Atlas Shrugged Gets a New Director

Objectivists to get their night at the theater after all?

by | September 5, 2007 | Comments

It’s been twiddling its thumbs in development limbo for nearly five years, but according to Variety, the film adaptation of Ayn Rand‘s Atlas Shrugged is on again.

According to the report, Lionsgate has hired House of Sand and Fog director Vadim Perelman to helm Shrugged, as well as rewrite Randall Wallace‘s script.

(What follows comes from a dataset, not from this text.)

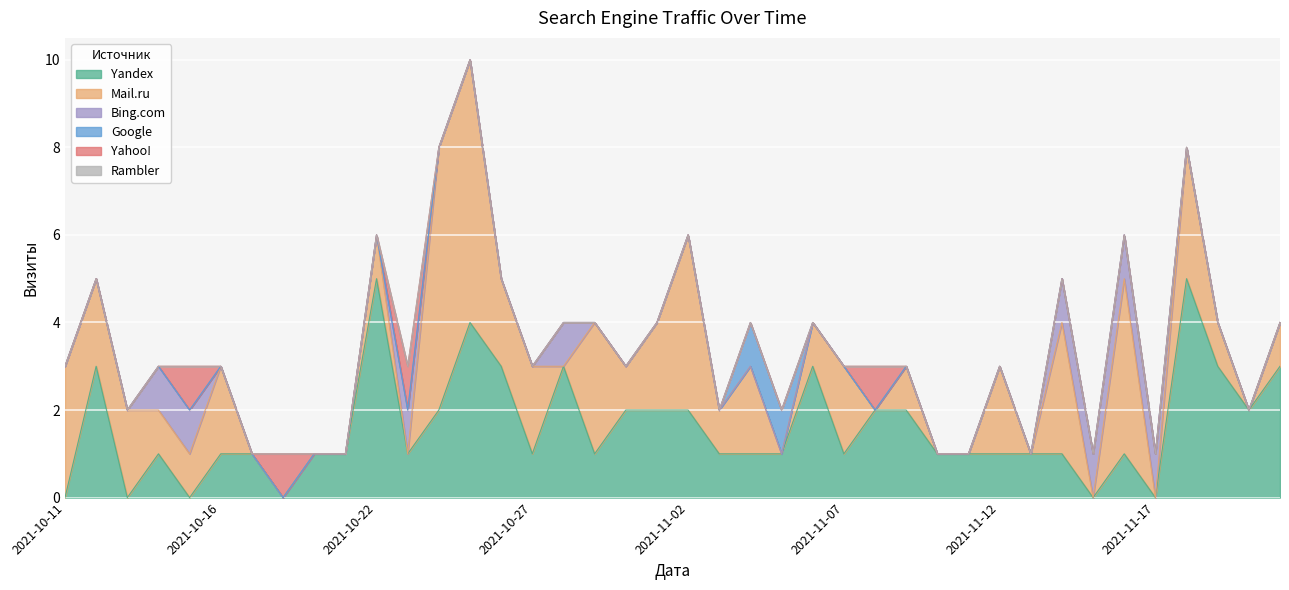

What position from the right is 2021-11-04?

18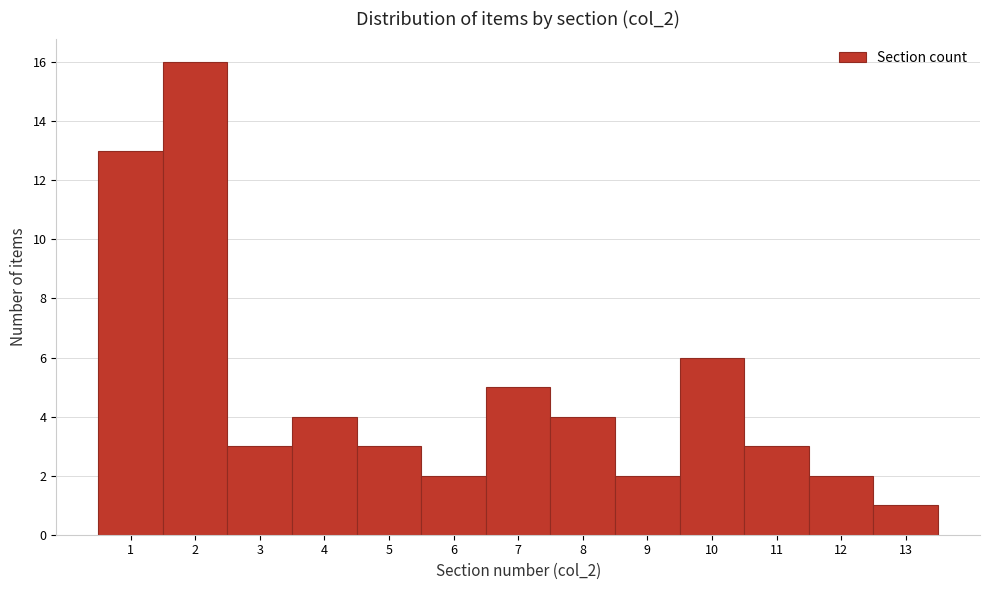

Which range on the x-axis has the tallest bar?

1.5 to 2.5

Angelina Jolie is still attached to star as main character Dagny Taggart.

Interestingly, Wallace will apparently remain involved in the project; the report describes a recent meeting between Perelman and the screenwriter, during which the two conversed in Russian. (Rand and Perelman were born in Russia; Wallace learned the language while doing research for another project.)

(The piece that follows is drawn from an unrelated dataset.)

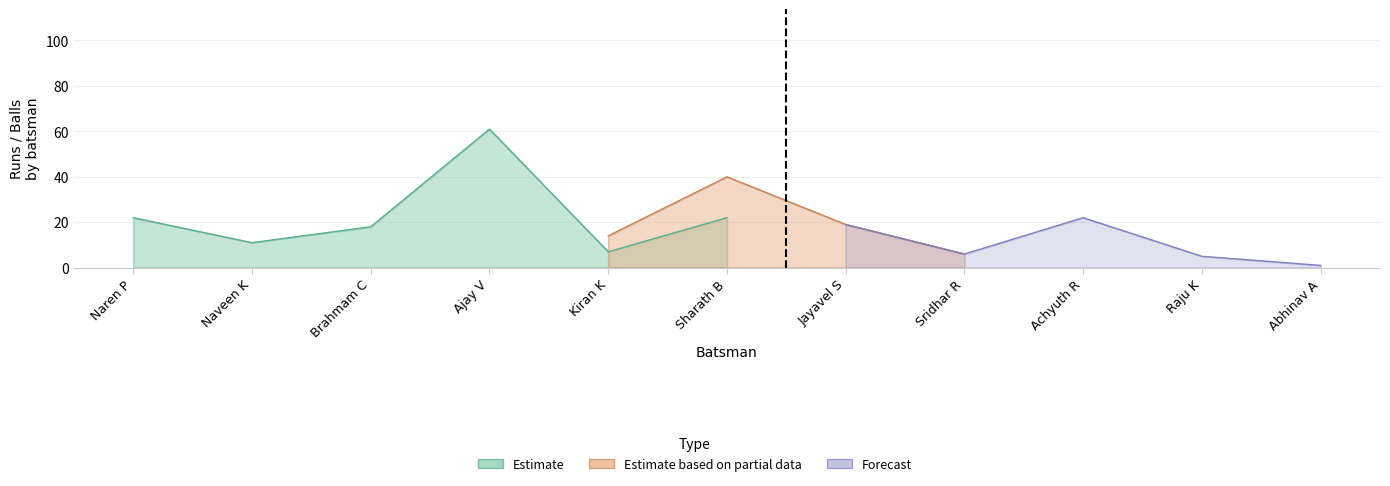

True or false: Estimate based on partial data and Forecast cross at least once.

False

Atlas Shrugged, originally published in 1957, revolves around what happens when the great thinkers of the world — inventors, artists, businessmen, scientists, et cetera — decide they’re tired of being bled dry by the world’s “looters and moochers” and go on strike. The book is over a thousand pages long, so there’s a lot more to it — in fact, it helped spawn Rand’s philosophy of Objectivism, which we’re totally not getting into here — but basically, the looters are governments, and the moochers are people who require some sort of aid from others.

As you might imagine, critical response to the book has long been mixed. Rand’s point of view has been embraced by neoconservatives and certain creative types, while being roundly rebuffed by others who dismiss what they see as a grossly over-simplistic ideology (and wooden prose). In other words, if this thing ever gets made, we can all expect some entertaining debate.